*EXERCISE:* The required answer is each line in the entries below where "wire" occurs.

*EXERCISE MATERIAL:*
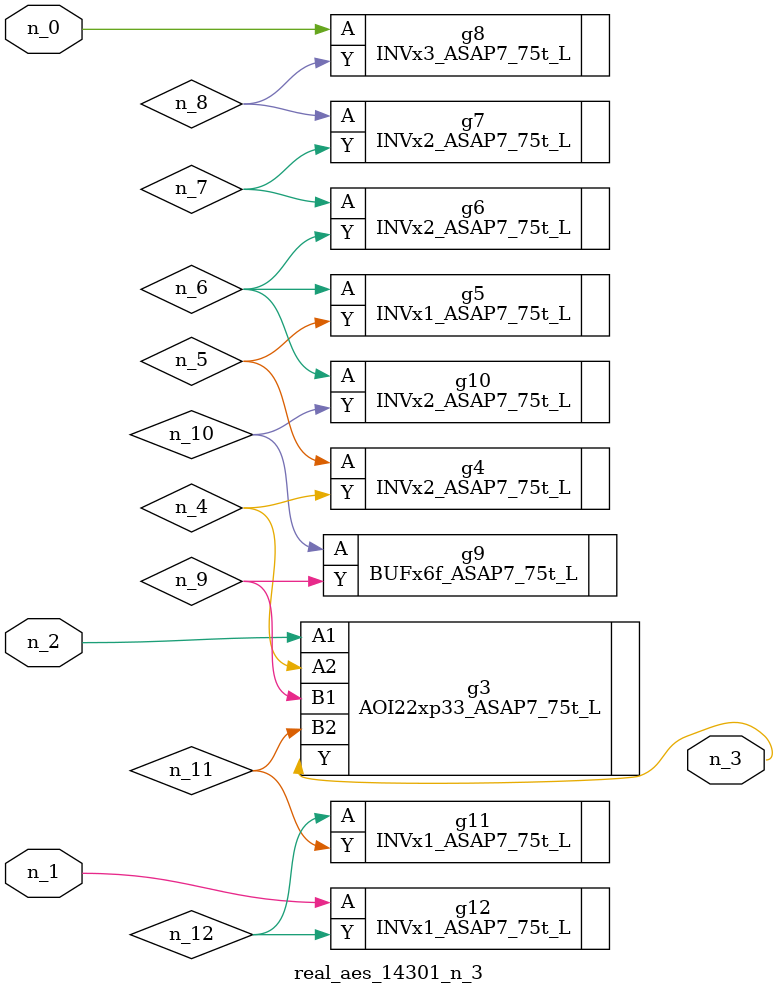
<source format=v>
module real_aes_14301_n_3 (n_0, n_2, n_1, n_3);
input n_0;
input n_2;
input n_1;
output n_3;
wire n_4;
wire n_5;
wire n_7;
wire n_9;
wire n_6;
wire n_8;
wire n_12;
wire n_10;
wire n_11;
INVx3_ASAP7_75t_L g8 ( .A(n_0), .Y(n_8) );
INVx1_ASAP7_75t_L g12 ( .A(n_1), .Y(n_12) );
AOI22xp33_ASAP7_75t_L g3 ( .A1(n_2), .A2(n_4), .B1(n_9), .B2(n_11), .Y(n_3) );
INVx2_ASAP7_75t_L g4 ( .A(n_5), .Y(n_4) );
INVx1_ASAP7_75t_L g5 ( .A(n_6), .Y(n_5) );
INVx2_ASAP7_75t_L g10 ( .A(n_6), .Y(n_10) );
INVx2_ASAP7_75t_L g6 ( .A(n_7), .Y(n_6) );
INVx2_ASAP7_75t_L g7 ( .A(n_8), .Y(n_7) );
BUFx6f_ASAP7_75t_L g9 ( .A(n_10), .Y(n_9) );
INVx1_ASAP7_75t_L g11 ( .A(n_12), .Y(n_11) );
endmodule
</source>
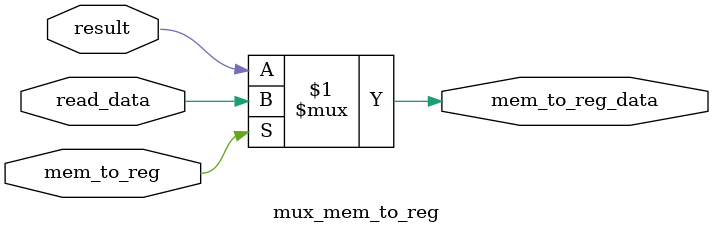
<source format=v>
`timescale 1ns / 1ps


module mux_mem_to_reg(
input       read_data,
input       result,
input       mem_to_reg,
output      mem_to_reg_data
);

assign mem_to_reg_data = mem_to_reg ?   read_data: result;

endmodule

</source>
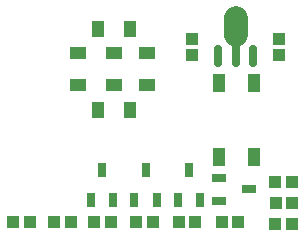
<source format=gtp>
G04 Layer: TopPasteMaskLayer*
G04 EasyEDA v6.2.35, 2019-08-16T20:57:05+08:00*
G04 ac69921650c84e06b2cbf5d8b71e85d1,46bf6a40d4384fdb86bc8fc37bf60e4c,10*
G04 Gerber Generator version 0.2*
G04 Scale: 100 percent, Rotated: No, Reflected: No *
G04 Dimensions in millimeters *
G04 leading zeros omitted , absolute positions ,3 integer and 3 decimal *
%FSLAX33Y33*%
%MOMM*%
G90*
G71D02*

%ADD12C,1.999996*%
%ADD13C,0.699999*%
%ADD15R,1.250010X0.699999*%
%ADD16R,0.699999X1.250010*%
%ADD17R,1.099998X0.999998*%
%ADD18R,0.999998X1.099998*%
%ADD19R,0.999998X1.400048*%
%ADD20R,1.400048X0.999998*%
%ADD21R,1.099998X1.499997*%

%LPD*%
G54D12*
G01X21082Y17116D02*
G01X21082Y18616D01*
G54D13*
G01X21082Y14766D02*
G01X21082Y16166D01*
G01X22583Y14767D02*
G01X22583Y15966D01*
G01X19580Y14767D02*
G01X19580Y15966D01*
G54D15*
G01X22204Y4064D03*
G01X19705Y3114D03*
G01X19705Y5013D03*
G54D16*
G01X17145Y5694D03*
G01X18094Y3195D03*
G01X16195Y3195D03*
G54D17*
G01X24765Y15428D03*
G01X24765Y16828D03*
G54D18*
G01X19912Y1270D03*
G01X21312Y1270D03*
G01X17679Y1270D03*
G01X16280Y1270D03*
G01X24484Y2921D03*
G01X25884Y2921D03*
G01X24445Y1143D03*
G01X25846Y1143D03*
G54D17*
G01X17399Y15428D03*
G01X17399Y16828D03*
G54D18*
G01X24445Y4699D03*
G01X25846Y4699D03*
G01X9117Y1270D03*
G01X10517Y1270D03*
G54D16*
G01X9779Y5694D03*
G01X10728Y3195D03*
G01X8829Y3195D03*
G54D18*
G01X12673Y1270D03*
G01X14073Y1270D03*
G54D16*
G01X13462Y5694D03*
G01X14411Y3195D03*
G01X12512Y3195D03*
G54D19*
G01X9444Y17653D03*
G01X12145Y17653D03*
G54D20*
G01X7747Y12873D03*
G01X7747Y15574D03*
G54D19*
G01X9444Y10795D03*
G01X12145Y10795D03*
G54D20*
G01X13589Y12873D03*
G01X13589Y15574D03*
G01X10795Y12873D03*
G01X10795Y15574D03*
G54D18*
G01X2259Y1270D03*
G01X3659Y1270D03*
G01X7138Y1270D03*
G01X5739Y1270D03*
G54D21*
G01X22606Y13081D03*
G01X22606Y6781D03*
G01X19665Y13081D03*
G01X19685Y6781D03*
M00*
M02*

</source>
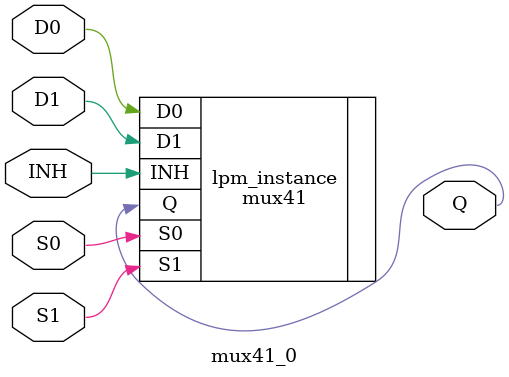
<source format=v>



module mux41_0(S0,S1,D0,INH,D1,Q);
input S0;
input S1;
input D0;
input INH;
input D1;
output Q;

mux41	lpm_instance(.S0(S0),.S1(S1),.D0(D0),.INH(INH),.D1(D1),.Q(Q));

endmodule

</source>
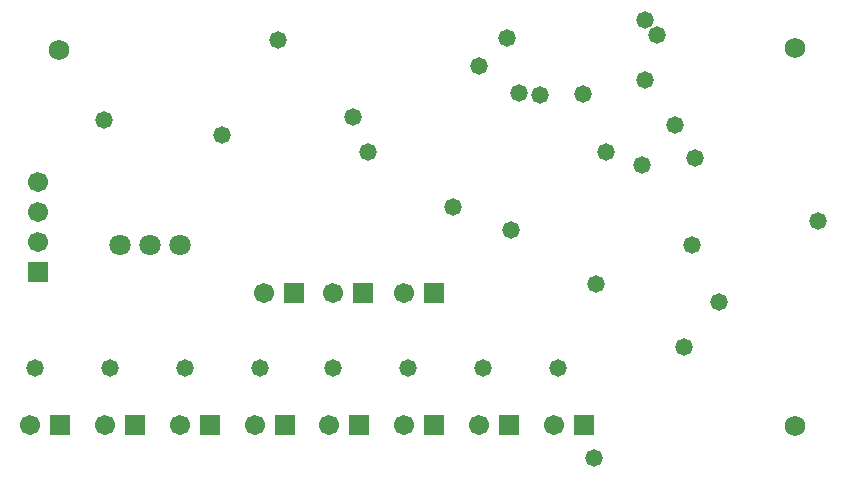
<source format=gbs>
G04 Layer_Color=16711935*
%FSLAX23Y23*%
%MOIN*%
G70*
G01*
G75*
%ADD50C,0.071*%
%ADD51R,0.067X0.067*%
%ADD52C,0.067*%
%ADD53R,0.067X0.067*%
%ADD54C,0.068*%
%ADD55C,0.058*%
D50*
X1585Y1760D02*
D03*
X1485D02*
D03*
X1385D02*
D03*
D51*
X2430Y1600D02*
D03*
X2195D02*
D03*
X1965D02*
D03*
X2930Y1160D02*
D03*
X2680D02*
D03*
X2430D02*
D03*
X2180D02*
D03*
X1935D02*
D03*
X1685D02*
D03*
X1435D02*
D03*
X1185D02*
D03*
D52*
X2330Y1600D02*
D03*
X2095D02*
D03*
X1865D02*
D03*
X1110Y1970D02*
D03*
Y1870D02*
D03*
Y1770D02*
D03*
X2830Y1160D02*
D03*
X2580D02*
D03*
X2330D02*
D03*
X2080D02*
D03*
X1835D02*
D03*
X1585D02*
D03*
X1335D02*
D03*
X1085D02*
D03*
D53*
X1110Y1670D02*
D03*
D54*
X3635Y1155D02*
D03*
Y2415D02*
D03*
X1180Y2410D02*
D03*
D55*
X3300Y2050D02*
D03*
X2095Y1350D02*
D03*
X1350D02*
D03*
X2689Y1811D02*
D03*
X2965Y1050D02*
D03*
X3123Y2027D02*
D03*
X3710Y1840D02*
D03*
X3005Y2070D02*
D03*
X1912Y2442D02*
D03*
X1725Y2125D02*
D03*
X2210Y2070D02*
D03*
X2595Y1350D02*
D03*
X2345D02*
D03*
X1850D02*
D03*
X1600D02*
D03*
X1100D02*
D03*
X2970Y1630D02*
D03*
X3135Y2510D02*
D03*
Y2310D02*
D03*
X2845Y1350D02*
D03*
X3290Y1760D02*
D03*
X3175Y2460D02*
D03*
X3265Y1420D02*
D03*
X3380Y1570D02*
D03*
X2675Y2450D02*
D03*
X3235Y2160D02*
D03*
X2785Y2260D02*
D03*
X1330Y2175D02*
D03*
X2495Y1885D02*
D03*
X2580Y2355D02*
D03*
X2715Y2265D02*
D03*
X2926Y2264D02*
D03*
X2160Y2185D02*
D03*
M02*

</source>
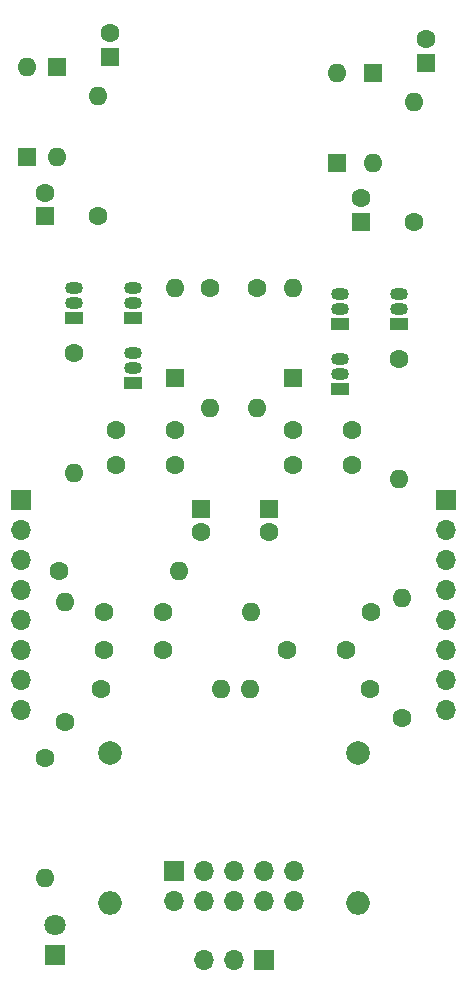
<source format=gbs>
G04 #@! TF.GenerationSoftware,KiCad,Pcbnew,(6.0.1)*
G04 #@! TF.CreationDate,2022-02-07T17:43:10+01:00*
G04 #@! TF.ProjectId,Snare+Hihat,536e6172-652b-4486-9968-61742e6b6963,rev?*
G04 #@! TF.SameCoordinates,Original*
G04 #@! TF.FileFunction,Soldermask,Bot*
G04 #@! TF.FilePolarity,Negative*
%FSLAX46Y46*%
G04 Gerber Fmt 4.6, Leading zero omitted, Abs format (unit mm)*
G04 Created by KiCad (PCBNEW (6.0.1)) date 2022-02-07 17:43:10*
%MOMM*%
%LPD*%
G01*
G04 APERTURE LIST*
%ADD10R,1.600000X1.600000*%
%ADD11C,1.600000*%
%ADD12O,1.600000X1.600000*%
%ADD13C,2.000000*%
%ADD14O,2.000000X2.000000*%
%ADD15R,1.700000X1.700000*%
%ADD16O,1.700000X1.700000*%
%ADD17R,1.500000X1.050000*%
%ADD18O,1.500000X1.050000*%
%ADD19R,1.800000X1.800000*%
%ADD20C,1.800000*%
G04 APERTURE END LIST*
D10*
X60750000Y-75000000D03*
D11*
X60750000Y-73000000D03*
D10*
X66250000Y-61500000D03*
D11*
X66250000Y-59500000D03*
X55000000Y-92590000D03*
X60000000Y-92590000D03*
X55000000Y-95590000D03*
X60000000Y-95590000D03*
X54500000Y-111250000D03*
X59500000Y-111250000D03*
D10*
X39500000Y-61000000D03*
D11*
X39500000Y-59000000D03*
X45000000Y-92590000D03*
X40000000Y-92590000D03*
X45000000Y-95590000D03*
X40000000Y-95590000D03*
X39000000Y-111250000D03*
X44000000Y-111250000D03*
X44000000Y-108000000D03*
X39000000Y-108000000D03*
D10*
X58750000Y-70000000D03*
D12*
X58750000Y-62380000D03*
D10*
X61750000Y-62380000D03*
D12*
X61750000Y-70000000D03*
D10*
X55000000Y-88210000D03*
D12*
X55000000Y-80590000D03*
D10*
X32500000Y-69500000D03*
D12*
X32500000Y-61880000D03*
D10*
X35000000Y-61880000D03*
D12*
X35000000Y-69500000D03*
D13*
X39500000Y-119960000D03*
D14*
X39500000Y-132660000D03*
D13*
X60500000Y-119960000D03*
D14*
X60500000Y-132660000D03*
D15*
X68000000Y-98500000D03*
D16*
X68000000Y-101040000D03*
X68000000Y-103580000D03*
X68000000Y-106120000D03*
X68000000Y-108660000D03*
X68000000Y-111200000D03*
X68000000Y-113740000D03*
X68000000Y-116280000D03*
D15*
X32000000Y-98500000D03*
D16*
X32000000Y-101040000D03*
X32000000Y-103580000D03*
X32000000Y-106120000D03*
X32000000Y-108660000D03*
X32000000Y-111200000D03*
X32000000Y-113740000D03*
X32000000Y-116280000D03*
D17*
X64000000Y-83630000D03*
D18*
X64000000Y-82360000D03*
X64000000Y-81090000D03*
D17*
X59000000Y-83590000D03*
D18*
X59000000Y-82320000D03*
X59000000Y-81050000D03*
D17*
X59000000Y-89090000D03*
D18*
X59000000Y-87820000D03*
X59000000Y-86550000D03*
D17*
X36500000Y-83130000D03*
D18*
X36500000Y-81860000D03*
X36500000Y-80590000D03*
D17*
X41500000Y-83130000D03*
D18*
X41500000Y-81860000D03*
X41500000Y-80590000D03*
D17*
X41500000Y-88630000D03*
D18*
X41500000Y-87360000D03*
X41500000Y-86090000D03*
D11*
X65250000Y-75000000D03*
D12*
X65250000Y-64840000D03*
D11*
X64000000Y-86590000D03*
D12*
X64000000Y-96750000D03*
D11*
X52000000Y-80590000D03*
D12*
X52000000Y-90750000D03*
D11*
X64250000Y-117000000D03*
D12*
X64250000Y-106840000D03*
D11*
X34000000Y-120340000D03*
D12*
X34000000Y-130500000D03*
D11*
X61580000Y-108000000D03*
D12*
X51420000Y-108000000D03*
D11*
X38500000Y-74500000D03*
D12*
X38500000Y-64340000D03*
D11*
X36500000Y-86090000D03*
D12*
X36500000Y-96250000D03*
D11*
X48000000Y-80590000D03*
D12*
X48000000Y-90750000D03*
D11*
X35750000Y-117330000D03*
D12*
X35750000Y-107170000D03*
D11*
X35170000Y-104500000D03*
D12*
X45330000Y-104500000D03*
D10*
X34000000Y-74500000D03*
D11*
X34000000Y-72500000D03*
D10*
X47250000Y-99250000D03*
D11*
X47250000Y-101250000D03*
D10*
X45000000Y-88210000D03*
D12*
X45000000Y-80590000D03*
D10*
X53000000Y-99250000D03*
D11*
X53000000Y-101250000D03*
X38800000Y-114500000D03*
D12*
X48960000Y-114500000D03*
D11*
X61500000Y-114500000D03*
D12*
X51340000Y-114500000D03*
D15*
X52525000Y-137500000D03*
D16*
X49985000Y-137500000D03*
X47445000Y-137500000D03*
D19*
X34880000Y-137040000D03*
D20*
X34880000Y-134500000D03*
D15*
X44920000Y-129960000D03*
D16*
X44920000Y-132500000D03*
X47460000Y-129960000D03*
X47460000Y-132500000D03*
X50000000Y-129960000D03*
X50000000Y-132500000D03*
X52540000Y-129960000D03*
X52540000Y-132500000D03*
X55080000Y-129960000D03*
X55080000Y-132500000D03*
M02*

</source>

*ANSWER TO THE EXERCISE:*
wire n_4;
wire n_5;
wire n_7;
wire n_9;
wire n_6;
wire n_8;
wire n_12;
wire n_10;
wire n_11;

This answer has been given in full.